(Transcribed page contents)
━━━━━━
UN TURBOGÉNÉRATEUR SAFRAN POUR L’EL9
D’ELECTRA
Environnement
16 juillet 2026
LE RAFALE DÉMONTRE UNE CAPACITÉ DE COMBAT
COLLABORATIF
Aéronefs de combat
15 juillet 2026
━━━━━━
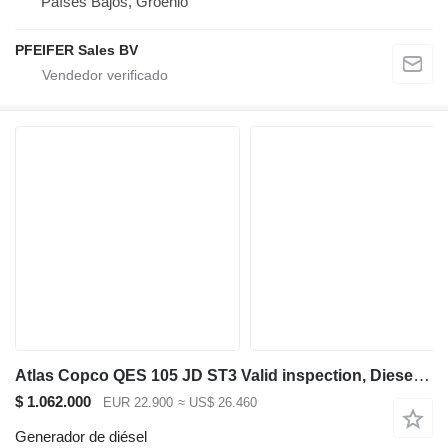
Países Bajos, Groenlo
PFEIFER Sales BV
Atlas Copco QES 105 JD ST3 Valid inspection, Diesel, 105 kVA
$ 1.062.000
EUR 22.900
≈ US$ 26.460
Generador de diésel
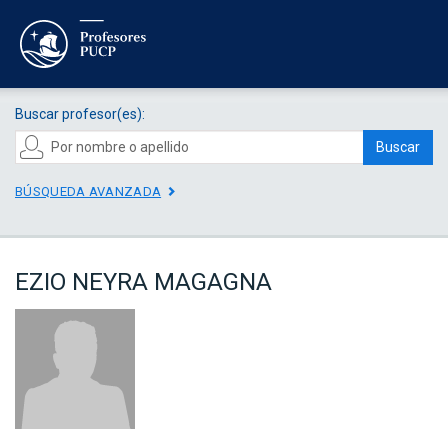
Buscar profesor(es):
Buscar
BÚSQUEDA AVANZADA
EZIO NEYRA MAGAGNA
━━━━━━
Copy out the lines above exactly, beginning at the one that contains "UN TURBOGÉNÉRATEUR SAFRAN POUR L’EL9" and ending at the one that contains "15 juillet 2026".

§ **OUTPUT OF THE EXERCISE**:
UN TURBOGÉNÉRATEUR SAFRAN POUR L’EL9
D’ELECTRA
Environnement
16 juillet 2026
LE RAFALE DÉMONTRE UNE CAPACITÉ DE COMBAT
COLLABORATIF
Aéronefs de combat
15 juillet 2026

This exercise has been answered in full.